Женщина в это время пыталась счистить копоть с крыши — бесполезное дело, надо сказать.
Ночной поезд хотел обратиться к ней с просьбой, но ему было неловко: все-таки положение обязывает. Подумайте сами: вы едете в экспрессе, и вдруг вас попросят выйти, чтобы поезду стало легче, более того — немного подтолкнуть его, лего-о-нечко, чуть-чуть, пока он одолеет перевал. Какой же он после этого экспресс?! Да и под силу ли женщине такое дело? Для этого ей надо быть геркулесом, богатырской силы монстром.
— Что-то скорость падает, — в голосе женщины послышалась тревога.
— Да нет, это только кажется, только кажется… — выдыхая жар, ответил Старый поезд. — В этих местах всегда так… Теперешние поезда одолевают подъем с разгона, а у меня свой метод, своя стратегия…

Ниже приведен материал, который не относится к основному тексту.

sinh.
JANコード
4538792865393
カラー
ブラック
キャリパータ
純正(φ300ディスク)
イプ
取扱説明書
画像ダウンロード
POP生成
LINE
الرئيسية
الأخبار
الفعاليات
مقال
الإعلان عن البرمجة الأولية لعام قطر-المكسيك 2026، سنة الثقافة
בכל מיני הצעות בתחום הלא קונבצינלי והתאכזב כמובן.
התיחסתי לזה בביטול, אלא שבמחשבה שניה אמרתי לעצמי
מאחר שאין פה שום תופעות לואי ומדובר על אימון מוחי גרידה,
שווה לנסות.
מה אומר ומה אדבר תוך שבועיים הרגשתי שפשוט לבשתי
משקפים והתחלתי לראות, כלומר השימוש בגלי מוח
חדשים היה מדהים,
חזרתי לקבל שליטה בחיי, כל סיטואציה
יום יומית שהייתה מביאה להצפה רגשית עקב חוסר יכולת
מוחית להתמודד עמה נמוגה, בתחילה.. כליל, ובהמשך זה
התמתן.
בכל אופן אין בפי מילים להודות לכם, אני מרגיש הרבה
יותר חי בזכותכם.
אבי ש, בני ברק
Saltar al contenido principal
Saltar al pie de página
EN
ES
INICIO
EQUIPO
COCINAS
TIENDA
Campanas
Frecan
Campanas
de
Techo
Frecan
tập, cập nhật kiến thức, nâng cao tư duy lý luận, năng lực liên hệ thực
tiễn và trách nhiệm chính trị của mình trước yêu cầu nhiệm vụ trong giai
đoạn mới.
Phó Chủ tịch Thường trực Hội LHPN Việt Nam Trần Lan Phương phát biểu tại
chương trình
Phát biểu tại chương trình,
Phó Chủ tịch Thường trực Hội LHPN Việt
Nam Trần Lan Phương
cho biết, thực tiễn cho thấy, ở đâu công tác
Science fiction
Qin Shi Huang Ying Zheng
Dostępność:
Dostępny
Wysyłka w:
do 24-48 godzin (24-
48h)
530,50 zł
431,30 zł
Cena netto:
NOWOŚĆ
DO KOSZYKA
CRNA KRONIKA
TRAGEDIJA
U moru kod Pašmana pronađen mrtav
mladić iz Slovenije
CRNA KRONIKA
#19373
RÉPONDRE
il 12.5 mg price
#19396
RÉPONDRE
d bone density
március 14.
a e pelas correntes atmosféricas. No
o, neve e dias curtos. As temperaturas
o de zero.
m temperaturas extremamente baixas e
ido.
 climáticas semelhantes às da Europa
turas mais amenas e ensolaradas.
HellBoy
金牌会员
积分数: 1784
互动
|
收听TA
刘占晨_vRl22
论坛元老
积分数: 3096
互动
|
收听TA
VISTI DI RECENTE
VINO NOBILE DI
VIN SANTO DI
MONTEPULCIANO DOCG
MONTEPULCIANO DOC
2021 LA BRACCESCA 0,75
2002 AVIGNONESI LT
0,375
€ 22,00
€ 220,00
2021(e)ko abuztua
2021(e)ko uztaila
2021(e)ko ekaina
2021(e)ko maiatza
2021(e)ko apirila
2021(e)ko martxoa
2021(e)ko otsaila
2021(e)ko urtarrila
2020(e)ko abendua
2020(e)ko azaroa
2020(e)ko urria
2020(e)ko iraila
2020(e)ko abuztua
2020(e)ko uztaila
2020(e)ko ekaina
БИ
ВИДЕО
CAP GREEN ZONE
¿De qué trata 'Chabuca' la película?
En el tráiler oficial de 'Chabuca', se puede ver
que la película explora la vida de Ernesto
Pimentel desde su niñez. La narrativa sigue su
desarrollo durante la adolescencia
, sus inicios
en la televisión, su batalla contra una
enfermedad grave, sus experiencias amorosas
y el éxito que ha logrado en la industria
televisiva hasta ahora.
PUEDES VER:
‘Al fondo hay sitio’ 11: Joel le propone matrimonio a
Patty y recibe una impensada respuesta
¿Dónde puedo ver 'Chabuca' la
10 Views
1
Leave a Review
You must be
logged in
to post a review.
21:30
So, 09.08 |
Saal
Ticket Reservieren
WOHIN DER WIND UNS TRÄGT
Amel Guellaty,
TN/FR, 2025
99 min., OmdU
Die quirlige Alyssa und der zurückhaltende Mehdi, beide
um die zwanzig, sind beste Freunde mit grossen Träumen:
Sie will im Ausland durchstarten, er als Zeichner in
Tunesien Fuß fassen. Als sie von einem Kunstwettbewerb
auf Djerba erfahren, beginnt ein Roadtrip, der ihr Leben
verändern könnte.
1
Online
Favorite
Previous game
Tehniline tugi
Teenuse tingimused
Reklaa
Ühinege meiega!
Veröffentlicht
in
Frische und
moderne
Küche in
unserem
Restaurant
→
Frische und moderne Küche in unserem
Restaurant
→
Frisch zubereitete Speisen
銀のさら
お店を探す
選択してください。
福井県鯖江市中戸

А сам едва-едва тащился туда, где он когда-то родился. Да, его родина — Дряновский вагоностроительный завод, бывший прежде фабрикой. И сейчас поезд возвращался в эти места как славный старый трудяга. Он не будет ржаветь в депо Горна-Оряховицы или гнить в заброшенных тупиках станции Ясен. Да благословит тебя всевышний, маленькая синяя женщина, появившаяся из мрака ночи! Ты возвращаешь меня туда, где я когда-то был молодым и сильным, где люди, завидев меня, почтительно сторонились со словами: «Смотрите, смотрите! Какой красавец! Просто загляденье!»
Но как-то неловко было Старому поезду именно ее попросить немного подсобить, совсем чуточку, ровно столько, сколько нужно, чтобы вернуться в молодость. «Тоже мне, экспресс! — может сказать она. — Столько людей перевез на своем веку, а теперь мне одной помогать. Как бы не так! А впрочем, почему бы и нет…»
— Ты что-то от меня скрываешь, — сердцем почувствовала женщина. — А ведь между нами не должно быть тайн.
Но поезд мужественно молчал. И все-таки она догадалась: поезд останавливается. Не надо обладать особым чутьем, чтобы понять это, особенно в случае, если поезд в самом деле остановился.
Тогда она вышла и сделала то обычное и незаметное, что испокон веков делают все женщины: взвалила на себя непосильную для ее нежных рук тяжесть. Женщина уперлась плечом в поезд и что есть мочи поднатужилась, отчего искривленные острые каблуки ее туфель погрузились в гравий. Не знаю, откуда у нее нашлось столько сил. Скажу только одно: это хрупкое, маленькое существо, которое всю жизнь обманывали и обижали, нашло в себе силы и совершило невозможное — сдвинуло с места такую махину! Что помогло ей в этом — страдание души, боль несбывшихся надежд, стремление к пусть и призрачному, но счастью?.. Это известно лишь всевышнему.